#### [Work task]
Each line of the data is to be output verbatim, with the images removed.

#### [Task inputs]
- Opening Delimiter -

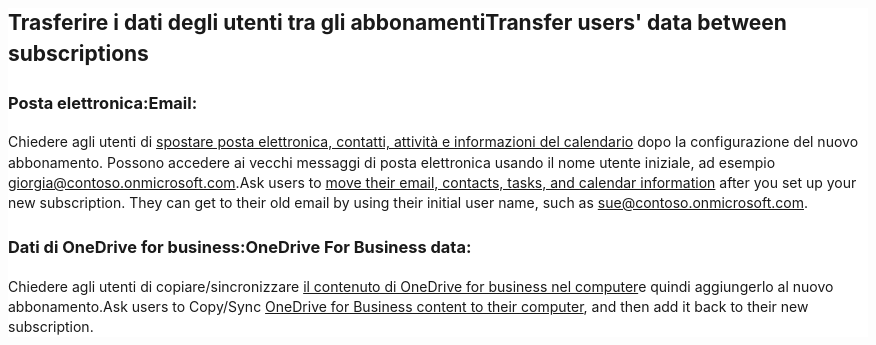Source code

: ## <a name="transfer-users-data-between-subscriptions"></a><span data-ttu-id="2656a-176">Trasferire i dati degli utenti tra gli abbonamenti</span><span class="sxs-lookup"><span data-stu-id="2656a-176">Transfer users' data between subscriptions</span></span>

### <a name="email"></a><span data-ttu-id="2656a-177">Posta elettronica:</span><span class="sxs-lookup"><span data-stu-id="2656a-177">Email:</span></span>

<span data-ttu-id="2656a-p111">Chiedere agli utenti di [spostare posta elettronica, contatti, attività e informazioni del calendario](https://support.office.com/article/0996ece3-57c6-49bc-977b-0d1892e2aacc.aspx) dopo la configurazione del nuovo abbonamento. Possono accedere ai vecchi messaggi di posta elettronica usando il nome utente iniziale, ad esempio giorgia@contoso.onmicrosoft.com.</span><span class="sxs-lookup"><span data-stu-id="2656a-p111">Ask users to [move their email, contacts, tasks, and calendar information](https://support.office.com/article/0996ece3-57c6-49bc-977b-0d1892e2aacc.aspx) after you set up your new subscription. They can get to their old email by using their initial user name, such as sue@contoso.onmicrosoft.com.</span></span>
  
### <a name="onedrive-for-business-data"></a><span data-ttu-id="2656a-180">Dati di OneDrive for business:</span><span class="sxs-lookup"><span data-stu-id="2656a-180">OneDrive For Business data:</span></span>

<span data-ttu-id="2656a-181">Chiedere agli utenti di copiare/sincronizzare [il contenuto di OneDrive for business nel computer](https://support.office.com/article/59b1de2b-519e-4d3a-8f45-51647cf291cd.aspx)e quindi aggiungerlo al nuovo abbonamento.</span><span class="sxs-lookup"><span data-stu-id="2656a-181">Ask users to Copy/Sync [OneDrive for Business content to their computer](https://support.office.com/article/59b1de2b-519e-4d3a-8f45-51647cf291cd.aspx), and then add it back to their new subscription.</span></span>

- Closing Delimiter -

#### [Task output]
Source code

: ## <a name="transfer-users-data-between-subscriptions"></a><span data-ttu-id="2656a-176">Trasferire i dati degli utenti tra gli abbonamenti</span><span class="sxs-lookup"><span data-stu-id="2656a-176">Transfer users' data between subscriptions</span></span>

### <a name="email"></a><span data-ttu-id="2656a-177">Posta elettronica:</span><span class="sxs-lookup"><span data-stu-id="2656a-177">Email:</span></span>

<span data-ttu-id="2656a-p111">Chiedere agli utenti di [spostare posta elettronica, contatti, attività e informazioni del calendario](https://support.office.com/article/0996ece3-57c6-49bc-977b-0d1892e2aacc.aspx) dopo la configurazione del nuovo abbonamento. Possono accedere ai vecchi messaggi di posta elettronica usando il nome utente iniziale, ad esempio giorgia@contoso.onmicrosoft.com.</span><span class="sxs-lookup"><span data-stu-id="2656a-p111">Ask users to [move their email, contacts, tasks, and calendar information](https://support.office.com/article/0996ece3-57c6-49bc-977b-0d1892e2aacc.aspx) after you set up your new subscription. They can get to their old email by using their initial user name, such as sue@contoso.onmicrosoft.com.</span></span>
  
### <a name="onedrive-for-business-data"></a><span data-ttu-id="2656a-180">Dati di OneDrive for business:</span><span class="sxs-lookup"><span data-stu-id="2656a-180">OneDrive For Business data:</span></span>

<span data-ttu-id="2656a-181">Chiedere agli utenti di copiare/sincronizzare [il contenuto di OneDrive for business nel computer](https://support.office.com/article/59b1de2b-519e-4d3a-8f45-51647cf291cd.aspx)e quindi aggiungerlo al nuovo abbonamento.</span><span class="sxs-lookup"><span data-stu-id="2656a-181">Ask users to Copy/Sync [OneDrive for Business content to their computer](https://support.office.com/article/59b1de2b-519e-4d3a-8f45-51647cf291cd.aspx), and then add it back to their new subscription.</span></span>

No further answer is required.